Aries: March 21-April 19 - Smoke weed. It’s awesome.
Taurus: April 20-May 20 - I had a great time last night. I’ll call you. I promise.
Gemini: May 21-June 21 - If you aren’t eating, or talking, keep your mouth closed. Sitting there with your mouth open makes you look real dumb.
Cancer: June 22-July 22 - The stars can’t do anything to help you with those pants.
Leo: July 23-August 22 - Fill up the gas tank on your car. You might need to take out a loan. Crap. You can’t do that either.
Virgo: August 23-September 22 - Remember that song “the Thong Song?” There’s a lot of truth in that song.
Libra: September 23-October 22 - This month, take advantage of your own psychic powers, which will last for 9 minutes on the 28th. Just not sure which 9 minutes, and neither will you. Sorry.
Scorpio: October 23 - November 21 - There really is no excuse for bongo drums. Seriously.

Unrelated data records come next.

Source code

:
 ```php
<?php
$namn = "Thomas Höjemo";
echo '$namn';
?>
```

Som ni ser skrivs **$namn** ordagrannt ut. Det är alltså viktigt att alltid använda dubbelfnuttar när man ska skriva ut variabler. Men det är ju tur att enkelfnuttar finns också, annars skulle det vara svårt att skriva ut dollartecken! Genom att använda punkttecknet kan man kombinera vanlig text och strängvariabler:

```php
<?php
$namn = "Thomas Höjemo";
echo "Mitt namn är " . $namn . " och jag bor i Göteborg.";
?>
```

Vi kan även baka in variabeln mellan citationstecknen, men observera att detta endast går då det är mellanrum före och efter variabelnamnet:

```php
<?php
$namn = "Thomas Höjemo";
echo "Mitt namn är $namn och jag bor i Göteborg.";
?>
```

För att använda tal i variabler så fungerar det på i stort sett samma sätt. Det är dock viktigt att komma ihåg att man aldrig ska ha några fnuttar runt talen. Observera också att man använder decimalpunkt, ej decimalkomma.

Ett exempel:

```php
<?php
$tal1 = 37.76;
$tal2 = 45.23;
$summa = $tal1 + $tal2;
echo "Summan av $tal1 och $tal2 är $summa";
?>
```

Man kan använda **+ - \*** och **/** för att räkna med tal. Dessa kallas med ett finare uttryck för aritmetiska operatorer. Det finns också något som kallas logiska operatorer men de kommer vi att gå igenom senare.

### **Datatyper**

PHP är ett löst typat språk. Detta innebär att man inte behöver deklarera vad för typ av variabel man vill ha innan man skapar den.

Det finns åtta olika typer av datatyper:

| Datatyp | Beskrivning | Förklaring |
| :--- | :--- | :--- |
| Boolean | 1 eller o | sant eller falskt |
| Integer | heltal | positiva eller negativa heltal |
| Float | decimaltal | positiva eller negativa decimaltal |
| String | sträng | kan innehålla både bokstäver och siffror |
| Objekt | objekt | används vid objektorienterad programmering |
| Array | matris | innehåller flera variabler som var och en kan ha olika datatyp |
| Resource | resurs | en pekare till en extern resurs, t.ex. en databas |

Sagittarius: November 22-December 21 - Summer is a time for romance. Especially if you are a Sagittarius. Get laid.
Capricorn: December 22-January 19 - Uh oh. I think your sex tape is gonna leak this month. That sucks.
Aquarius: January 20-February 18 - Bad day? Dance it off, man. Dance it off.
Pisces: February 19-March 20 - Congrats on winning $1000. Don’t spend it on drugs.